In this context, Kentucky windage means that your sights may be slightly off. It may not even be noticeable at 15 yards but will be magnified at 100. If you are consistently hitting, say, a foot left of the target at long range, you need to aim that same distance (in this case, one foot off the target) in the opposite direction (right). Same goes for hitting higher or lower than you want to. With a dirt berm behind the target, you can get feedback from where the berm is hit. Bystanders may see impacts more clearly than the shooter. Don’t ask your RSO (range safety officer); if the RSO is doing their job, they’re looking at the shooter, not downrange.

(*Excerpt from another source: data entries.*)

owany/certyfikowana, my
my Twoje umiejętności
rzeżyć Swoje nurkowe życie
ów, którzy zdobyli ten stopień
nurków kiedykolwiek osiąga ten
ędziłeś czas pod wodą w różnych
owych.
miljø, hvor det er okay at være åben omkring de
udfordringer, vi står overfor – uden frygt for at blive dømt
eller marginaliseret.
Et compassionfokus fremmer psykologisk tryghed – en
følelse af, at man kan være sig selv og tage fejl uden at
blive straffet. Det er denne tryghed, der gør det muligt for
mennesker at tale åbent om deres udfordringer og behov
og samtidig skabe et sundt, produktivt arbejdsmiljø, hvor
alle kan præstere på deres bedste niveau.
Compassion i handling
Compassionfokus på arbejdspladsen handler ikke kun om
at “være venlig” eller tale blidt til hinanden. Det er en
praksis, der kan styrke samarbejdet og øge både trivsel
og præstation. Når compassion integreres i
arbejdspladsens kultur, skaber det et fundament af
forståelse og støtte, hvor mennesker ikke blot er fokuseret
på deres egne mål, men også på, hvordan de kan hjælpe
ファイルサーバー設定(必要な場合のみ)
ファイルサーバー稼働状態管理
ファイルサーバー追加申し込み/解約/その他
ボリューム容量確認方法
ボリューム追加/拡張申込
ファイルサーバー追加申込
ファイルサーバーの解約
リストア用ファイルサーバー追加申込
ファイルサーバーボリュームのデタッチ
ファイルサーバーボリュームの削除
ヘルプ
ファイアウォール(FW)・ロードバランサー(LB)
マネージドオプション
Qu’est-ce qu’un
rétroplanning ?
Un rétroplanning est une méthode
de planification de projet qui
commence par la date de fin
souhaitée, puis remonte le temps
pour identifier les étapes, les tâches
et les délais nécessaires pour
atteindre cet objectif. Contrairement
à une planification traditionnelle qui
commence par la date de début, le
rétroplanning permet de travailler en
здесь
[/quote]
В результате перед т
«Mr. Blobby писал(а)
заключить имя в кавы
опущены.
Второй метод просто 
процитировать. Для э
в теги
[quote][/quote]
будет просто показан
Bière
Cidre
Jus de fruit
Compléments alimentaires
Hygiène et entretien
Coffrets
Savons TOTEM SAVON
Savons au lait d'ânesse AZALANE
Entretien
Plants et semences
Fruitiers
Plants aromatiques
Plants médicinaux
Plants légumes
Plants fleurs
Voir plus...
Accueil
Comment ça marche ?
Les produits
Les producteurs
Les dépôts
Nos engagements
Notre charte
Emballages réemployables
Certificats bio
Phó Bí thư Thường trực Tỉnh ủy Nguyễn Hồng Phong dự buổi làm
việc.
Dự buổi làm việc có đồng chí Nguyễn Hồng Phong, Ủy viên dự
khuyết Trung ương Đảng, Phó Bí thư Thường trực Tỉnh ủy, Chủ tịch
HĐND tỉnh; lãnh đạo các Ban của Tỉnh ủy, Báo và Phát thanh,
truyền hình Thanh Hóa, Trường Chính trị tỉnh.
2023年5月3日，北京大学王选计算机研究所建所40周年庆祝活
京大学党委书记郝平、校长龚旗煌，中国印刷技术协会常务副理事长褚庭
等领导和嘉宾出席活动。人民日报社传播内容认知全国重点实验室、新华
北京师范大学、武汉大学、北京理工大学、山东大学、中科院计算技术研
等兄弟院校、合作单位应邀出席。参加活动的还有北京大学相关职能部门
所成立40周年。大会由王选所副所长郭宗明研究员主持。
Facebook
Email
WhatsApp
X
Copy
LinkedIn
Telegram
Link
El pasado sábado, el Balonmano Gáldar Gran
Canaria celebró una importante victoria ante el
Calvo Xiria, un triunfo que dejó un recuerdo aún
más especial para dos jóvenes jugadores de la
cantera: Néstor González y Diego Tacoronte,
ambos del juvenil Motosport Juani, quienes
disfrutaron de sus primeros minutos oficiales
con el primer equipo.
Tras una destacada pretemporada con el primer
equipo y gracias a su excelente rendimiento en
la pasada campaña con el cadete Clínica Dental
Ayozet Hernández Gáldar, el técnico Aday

About where Sgt Johnson was standing when he returned fire. I believe he braced his wrist on that pillar.

It was after 2 am, so the streets of Austin were mostly empty. A backstop (rising ground) was directly behind the assailant, but there was an overpass and a building on top of the rise behind that. Johnson would not have taken a hundred-yard shot in a city if he didn’t have a clear line of fire, and didn’t know he could pull it off. You should not either.

Jeff Gonzales says the best bullet trap is your assailant. Don’t shoot if you don’t have a reasonable chance of putting your bullets into the bad guy(s). That mostly depends on your skill. If the distance is beyond your ability with the weapon in your hands, you should seek cover and call 911 instead of adding more stray bullets to an already dangerous mix.

A quality handgun is capable of hitting a stationary steel silhouette, or even a bowling pin, at 100 yards. Can you? In daylight, with all the time in the world? When the target is not trying to kill you, your friends, or strangers? Adam Johnson hit at 100, with one shot, at night, under life-or-death pressure–while holding two frightened horses.

Johnson believes God guided his bullet. I too am a man of faith, but I’m guessing God chose him because Johnson had practiced for the task at hand. When destiny, dharma, or dumb luck puts you in the wrong place at the wrong time, make sure you are already the right person for the job.